皆様こんにちは、霜柱です。
五木寛之さんの『奇妙な味の物語』(集英社文庫)を読みました。

今回はこの本を読んだ感想を書いていこうと思います。
感想
読後、不思議でズッシリとした重い物を感じた
この本には17の短編が収録されています。どれも短めで読みやすいですが、タイトル通り本当に奇妙な物語ばかりでした。ちょっとグロいのもあれば、SFっぽい、ホラーっぽいのもあります。どれ1つとして同じ様な作品が無いのも良いですね。
どこかのレストランで食事をした際に、「食べた事がある様で無い味付けだなぁ」みたいな感情に似ているかもしれません。
なので、読み終わった時は不思議な気持ちになったと同時に、胃にズッシリとした重さを感じました。なかなか濃い物語ばかりだったからというのが理由だと思っていますが、それにしても、かなり充実した短編集だと言えます。
描かれている物語の時代設定は1970年代~1980年代辺りなので、時代を感じる部分もありますが、読んでいると自然と鮮明に情景が思い浮かびます。
五木さんの拘りをとても強く感じた作品でした。ただ、それと同時にこの短編を書いていた時の五木さんの心理状態がどうなっていたかもちょっと知りたいです。
短編ごとの感想(みたいなもの)
先に書いた通り、『奇妙な味の物語』は17の短編が収録されています。ここからは短編ごとの感想(というよりメモ?)を本当に簡単に書いていきます。
「ファースト・ラン」・・・随分と大人びた9歳の少年と8歳の少女ですが、既に人生に対して諦観している様に感じました。
「サムワン・トゥ・ウォッチ・オーバー・ミー」・・・人は人に対して嫉妬するだけでなく、物に対しても嫉妬するようです。
「ストレインジ・フルーツ」・・・スティーヴン・キングの短編を彷彿とさせます。あぁ、爪を立てないで!
「ホエン・ユー・アー・スマイリング」・・・過去に自分がされた事を、自分の見習いの少年にしちゃあ駄目でしょ。
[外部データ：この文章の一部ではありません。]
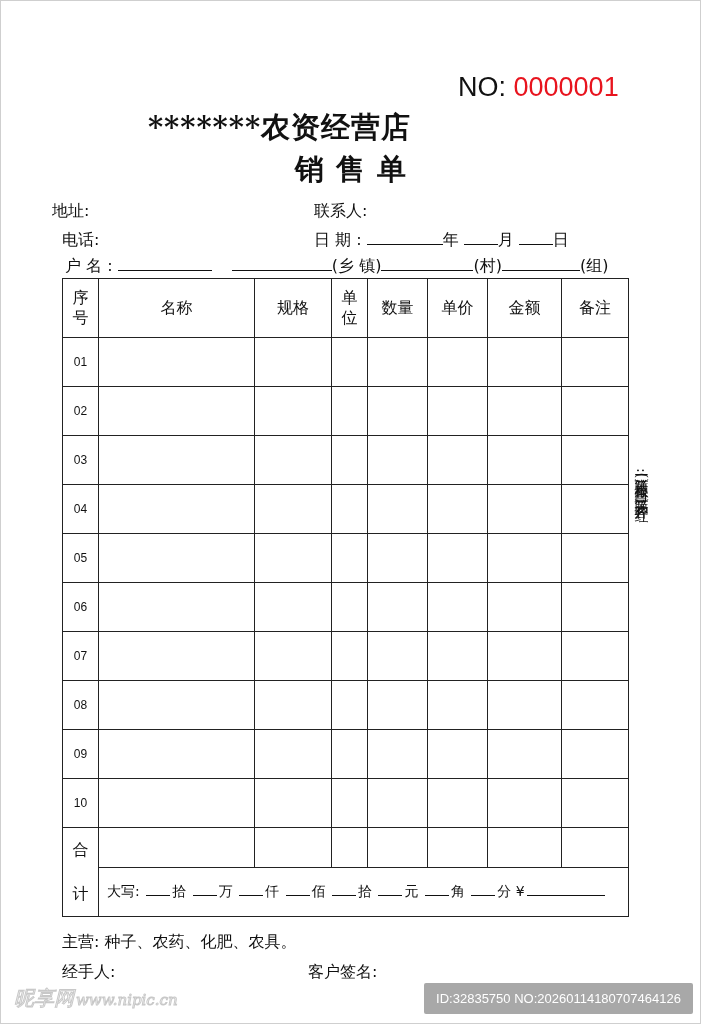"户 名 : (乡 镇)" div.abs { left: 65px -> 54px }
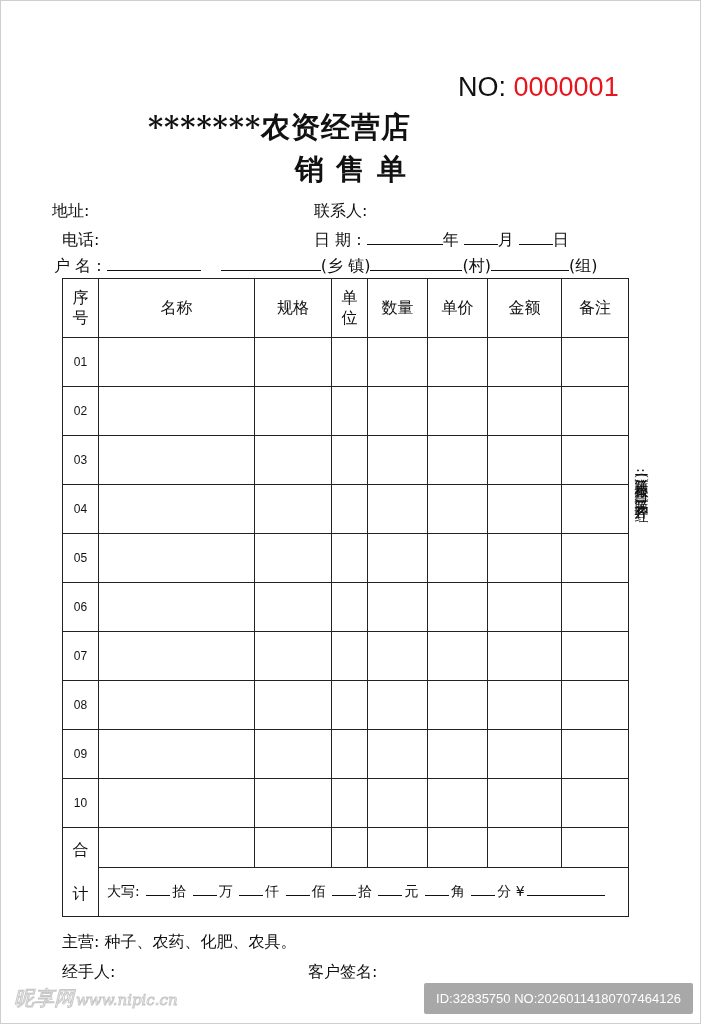"序号" td { line-height: 20px -> 28px; text-align: none -> right }
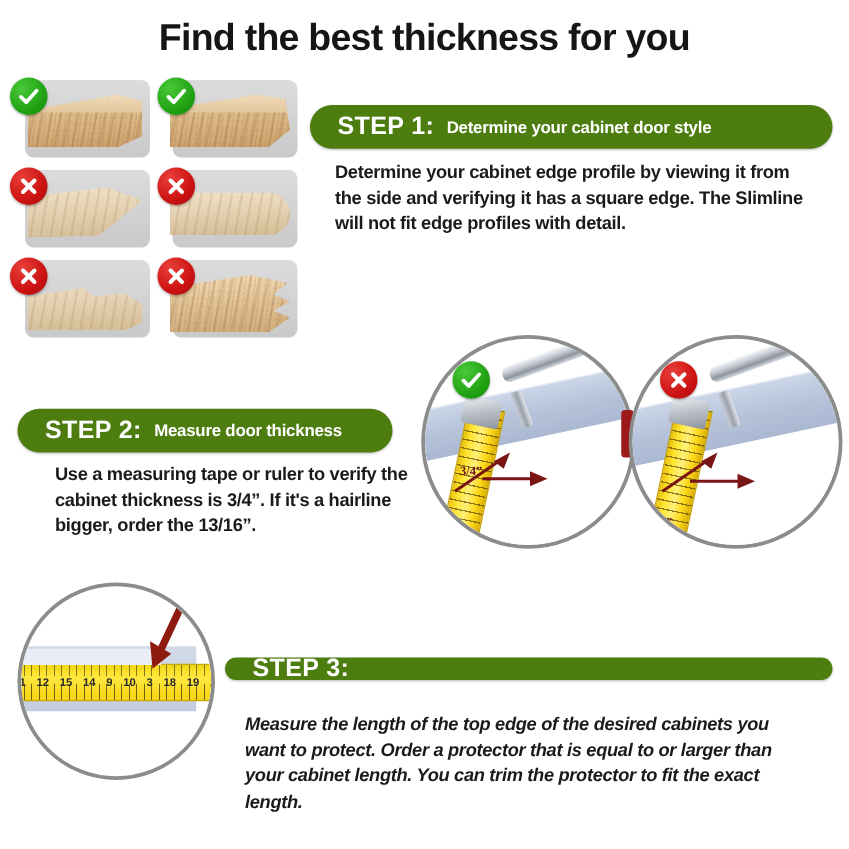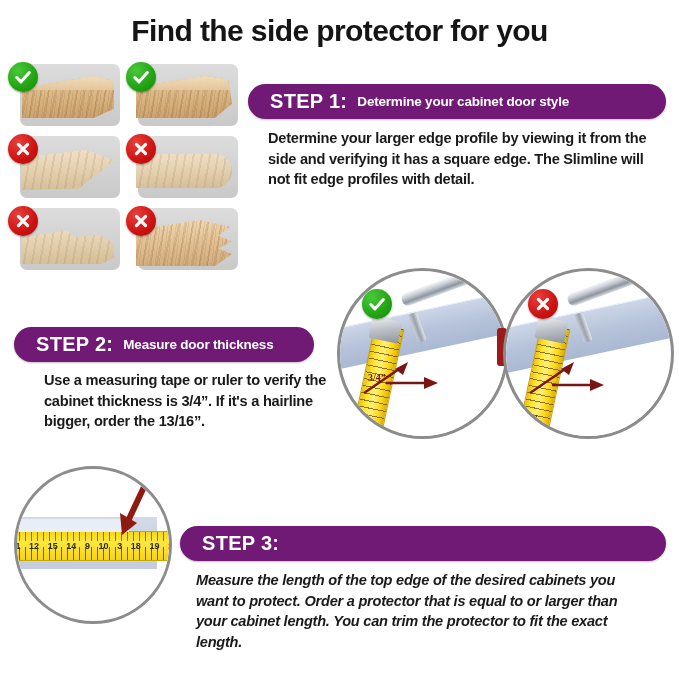"Find the side protector for" div.title { text: side protector -> best thickness }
パワハラの域を超えています。
「スーパー・チルドレン」・・・5人の子供達は大人になったら、どんな感じになるのかが気になりますね。
「赤い桜の森」・・・桜の下に埋まっているのが、まさか人の…。
「サムライ・ホテル」・・・痛い! 痛い! 痛いよー! いくら場所が場所とはいえこんな事をするスタッフがいたらドン引きです。
「無理心中恨返本(むりしんじゅううらみのへんぽん)」・・・タイトルが面白いですね。作家と編集者、どっちもどっちな気がしました。
「カーセックスの怪」・・・車に意志があったから、こんな事になっちゃうなんて、あぁ恐ろしい。
「おさびしい王様」・・・ある意味では、そして誰もいなくなった、という感じですね。合理化も程々に…。
「白いワニの帝国」・・・都市伝説になりそうな話です。
「少年の大志」・・・〈ドクトル〉は本当の医者でも先生でもありません。そんな〈ドクトル〉になりたいという少年はやはり…。
「ああ、お母さんー」・・・もっと淡々とした文章にしたら星新一さんのショートショートになりそうです。
「片頬で笑う男」・・・適度に黙って適度に喋るのが1番良いのでしょう。
「老車の墓場」・・・結論、車は持たない方が良い(笑)。
「幸運な青年たち」・・・相棒は全く幸運ではないと思いますが…。
「優しい女」・・・女はその内に自分が勘違いしていた事を知るでしょう。
とても充実した短編集でした。
機会があったら今度は別の小説を読んでみようと思います。